Steven and I

I know a man. He lives in the forest. How he got there, or how long he’s lived there, no one knows. He doesn’t speak. He’s very different from me, but at the same time, it feels like he’s a part of me. He’s wild, a little crazy, and can be inappropriate, most of the time. I call him Steven.

A few years ago, I decided to invite him to the city. He’s curious, so jumped right in. After all, he’s never left the forest.

The first time he sees himself in the city, I remember how big his eyes got. He was in a shock, I think in a good way. He sees all this light, hears all this noise, finds himself with all these people. It’s very different from the forest.

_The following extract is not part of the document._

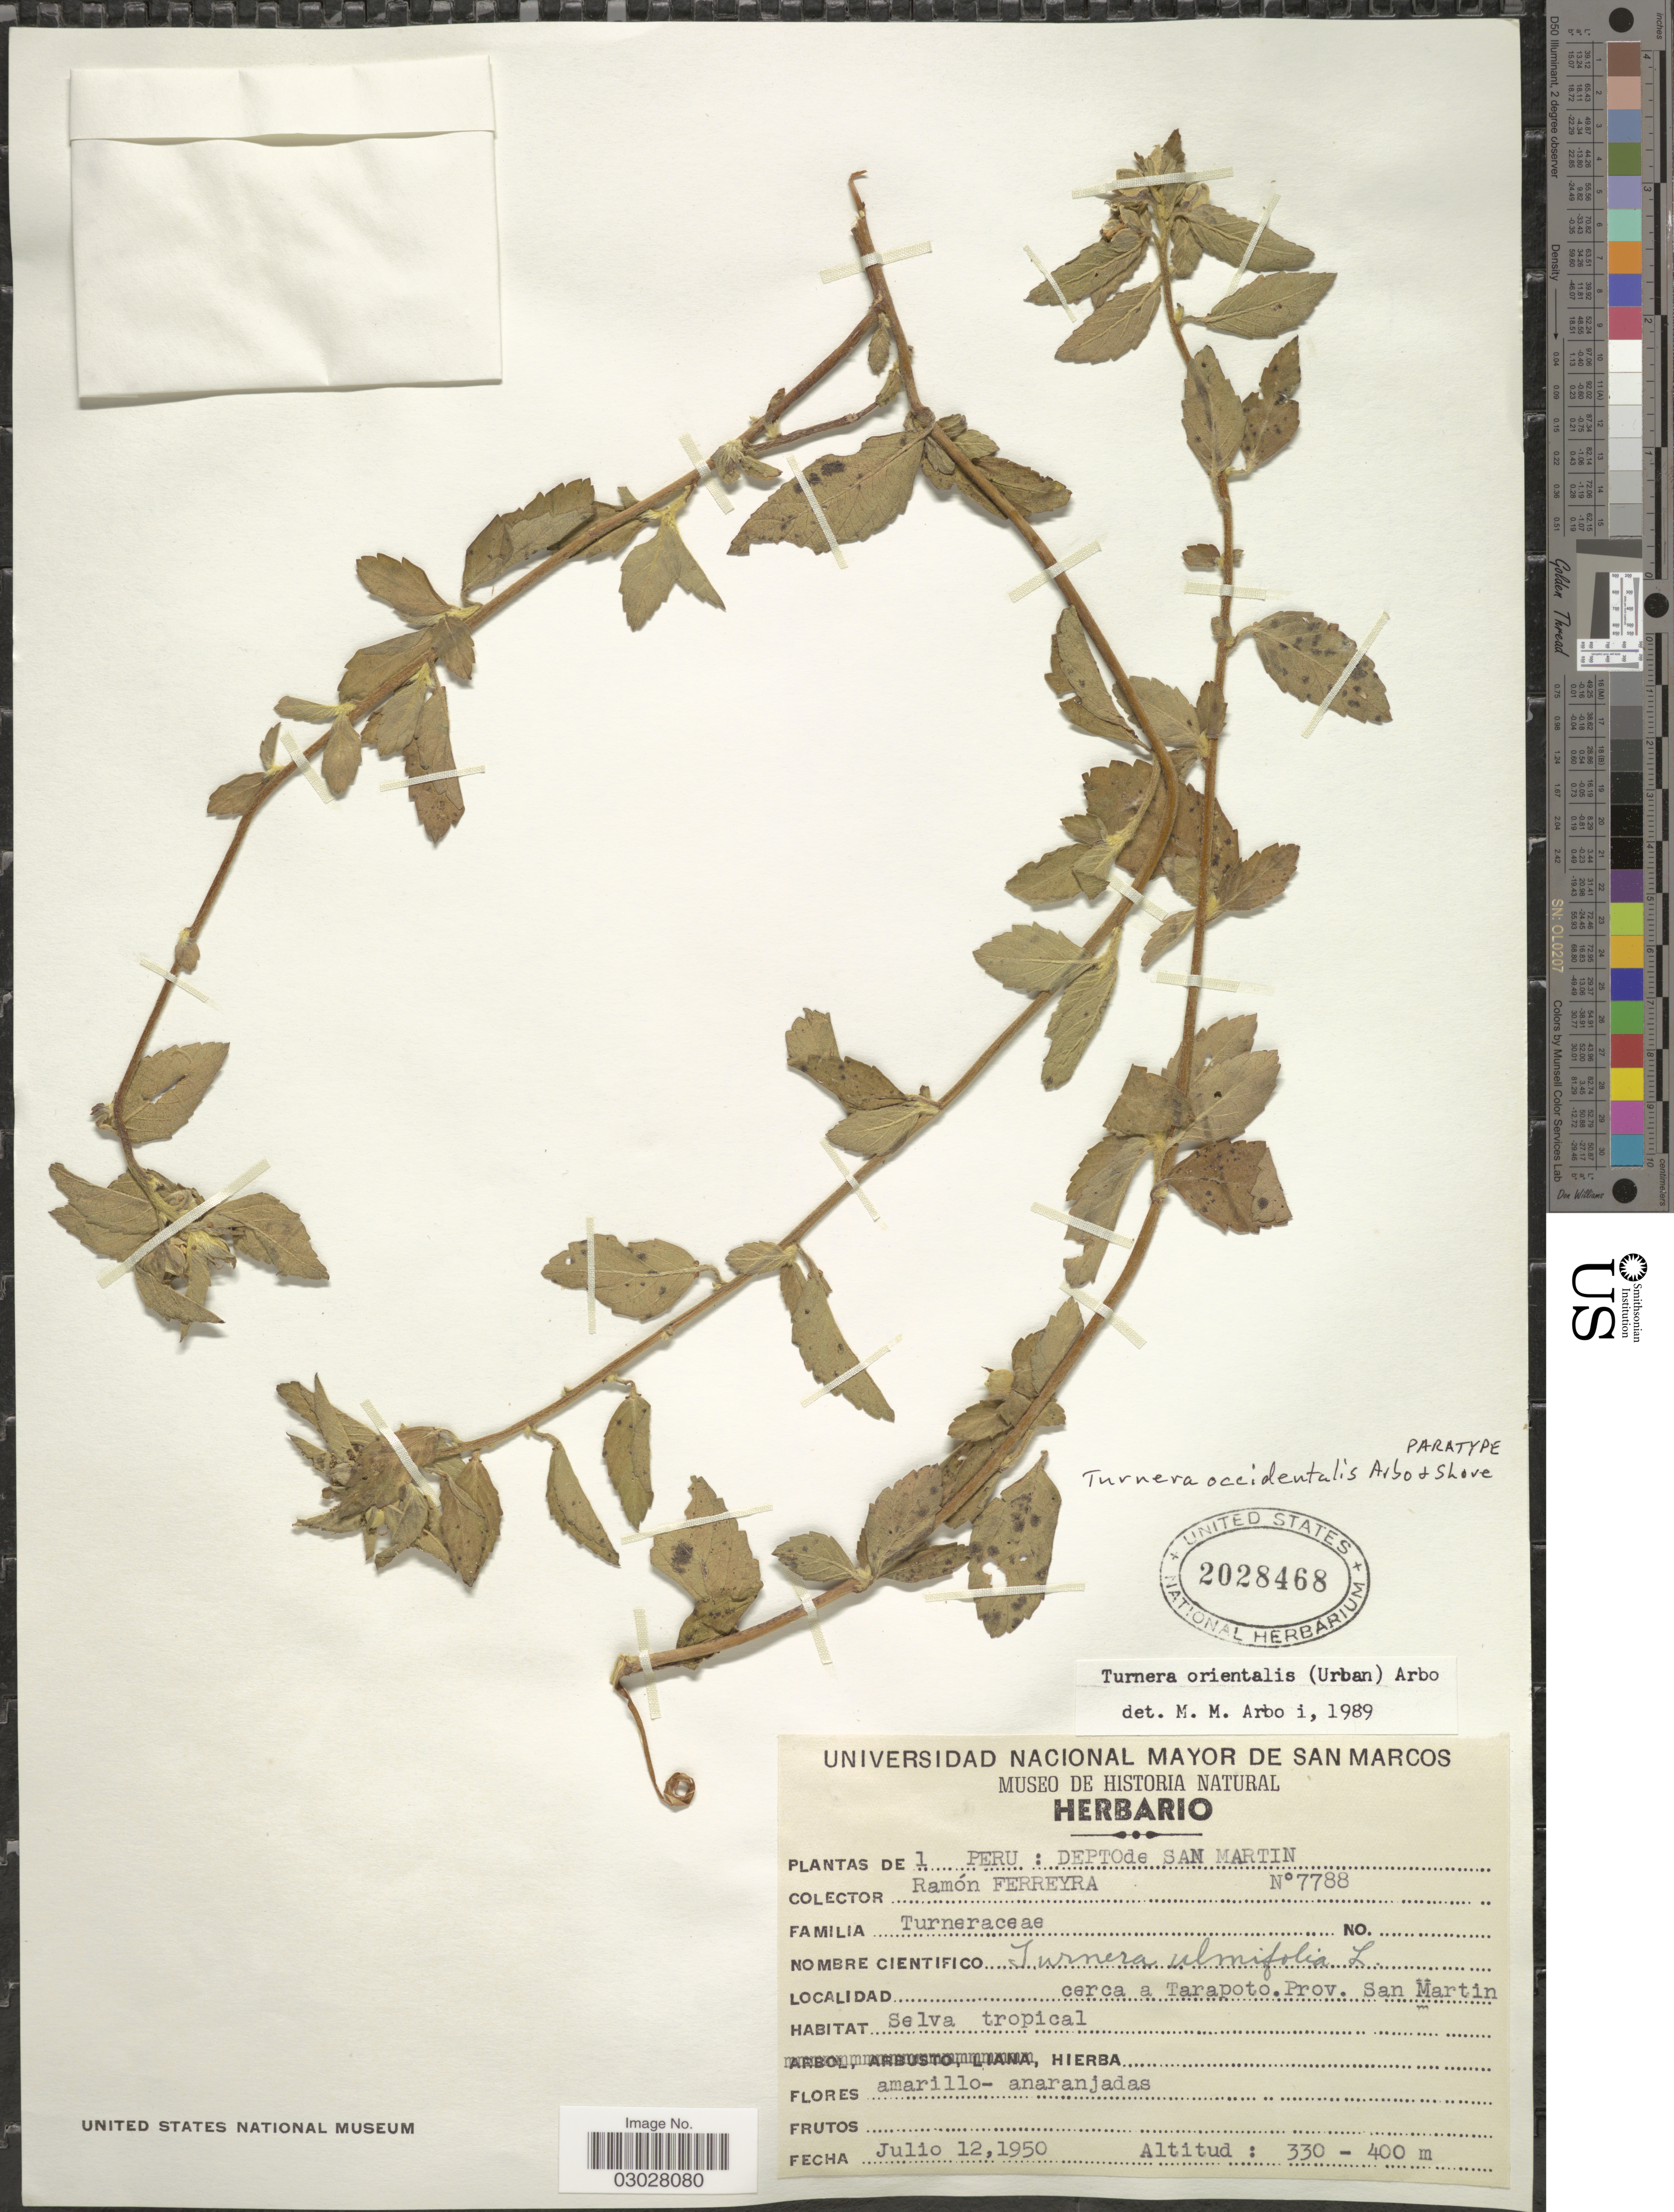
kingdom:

I invite him into my house and give him a room. I tell him that if he stays long enough with me, I’ll teach him how to live in the city. He agrees. It’s Steven. He always goes along with whatever.

So, I begin to teach teach him. I teach him how to talk, how to eat, how to be proper. Everything I’ve learned from my family, teachers, and friends - I teach him it all. I want him to get along with my friends. I help him find a job. I help him chop off his hair and I help him buy clothes. Very quickly, Steven begins to fit in. He looks and acts like me. I’m super proud.

Soon though, something starts to happen. The Steven I first met in there no longer. He’s replaced by a city man, who looks and seems miserable. The same head that he shaved a few months ago, he now starts to cut for no apparent reason. He comes home from work, upset and angry. He starts throwing furnitures around the room. At first, I don’t know what’s happening. Over time, I begin to realize that in the process of converting, I’ve lost my friend. And then, Steven, with his newfound ability to speak, shares with me that he used to live in the city long ago. And he left because it made him just as miserable as he’s now.

Last week, I decided to take Steven back to the forest. As soon as he gets there, I start seeing my old friend once again.

And something happens in me. The breeze of the forest, the natural colors of the trees and sky, the quiet…it does something for me that nothing else ever did. Abundant peace, for the first time in my life. I realize then that it was Steven who was teaching me, not I him.

Next month, I’ll move to the forest. Pretty soon after, I imagine that I’ll forget to speak, to write, and even my name. Maybe at some point even later on, someone will meet me, like how I met Steven. They won’t know what to call me. They can call me Steven.